My 94 Dodge B150 van (about 150k) with a 3.9L tbi stalls at highway speeds.
No bucking, coughing, rough runing or any other warning symptom -- just dies
at 60 mph. Also dies at low speeds and sometimes also at idle -- same way.
Sometimes it will restart imediately, sometimes I must wait two or three
minutes before it will start. Did complete tune-up: air & gas filters, wires,
plugs, cap, rotor, egr valve. No codes set other than egr. Drove it about
200 continous miles at 65/70 mph with no problem. Next day it stalled four
times within 30 miles at 65 mph Doesn't appear to be weather related -
stalls on both wet & dry days. Anyone have any ideas here?

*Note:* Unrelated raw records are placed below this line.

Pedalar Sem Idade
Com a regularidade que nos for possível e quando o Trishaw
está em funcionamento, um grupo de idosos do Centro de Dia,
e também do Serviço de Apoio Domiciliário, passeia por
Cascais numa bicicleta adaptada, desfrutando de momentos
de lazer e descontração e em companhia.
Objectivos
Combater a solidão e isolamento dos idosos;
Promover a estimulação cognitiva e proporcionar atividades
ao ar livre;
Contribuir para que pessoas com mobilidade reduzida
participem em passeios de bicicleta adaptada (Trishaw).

Coasty - 01 Jun 2006 11:12 GMT
If you have the original cat it could be clogged.
Coasty
> My 94 Dodge B150 van (about 150k) with a 3.9L tbi stalls at highway
> speeds.
[quoted text clipped - 10 lines]
> times within 30 miles at 65 mph Doesn't appear to be weather related -
> stalls on both wet & dry days. Anyone have any ideas here?

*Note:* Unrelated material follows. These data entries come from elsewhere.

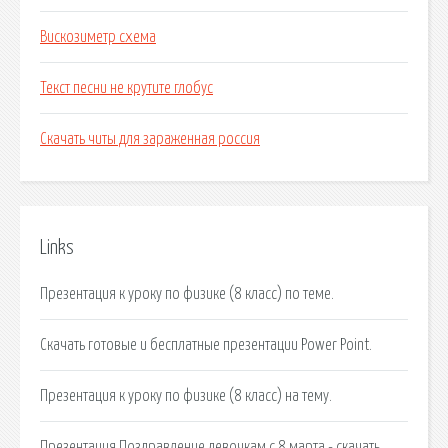
Вискозиметр схема
Текст песни не крутите глобус
Скачать читы для зараженная россия
Links
Презентация к уроку по физике (8 класс) по теме.
Скачать готовые и бесплатные презентации Power Point.
Презентация к уроку по физике (8 класс) на тему.
Презентация Поздравление девочкам с 8 марта - скачать.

Advocate - 01 Jun 2006 14:25 GMT
> If you have the original cat it could be clogged.
Or a fuel pump
TBone - 01 Jun 2006 14:31 GMT
It could be the PCM as well. Try disconnecting the battery overnight to
purge everything from it and see what happens.

Signature
If at first you don't succeed, you're not cut out for skydiving
>
> > If you have the original cat it could be clogged.
> >
> Or a fuel pump
SnoMan - 03 Jun 2006 01:14 GMT
>> If you have the original cat it could be clogged.
>>
>Or a fuel pump
I would check fuel filter and pump first.
-----------------
The SnoMan
www.thesnoman.com
Ace - 03 Jun 2006 00:49 GMT
> Anyone have any ideas here?>>
The pickup in the distributor. Disconnect the pickup cable and check
the continuity while wiggling the cable.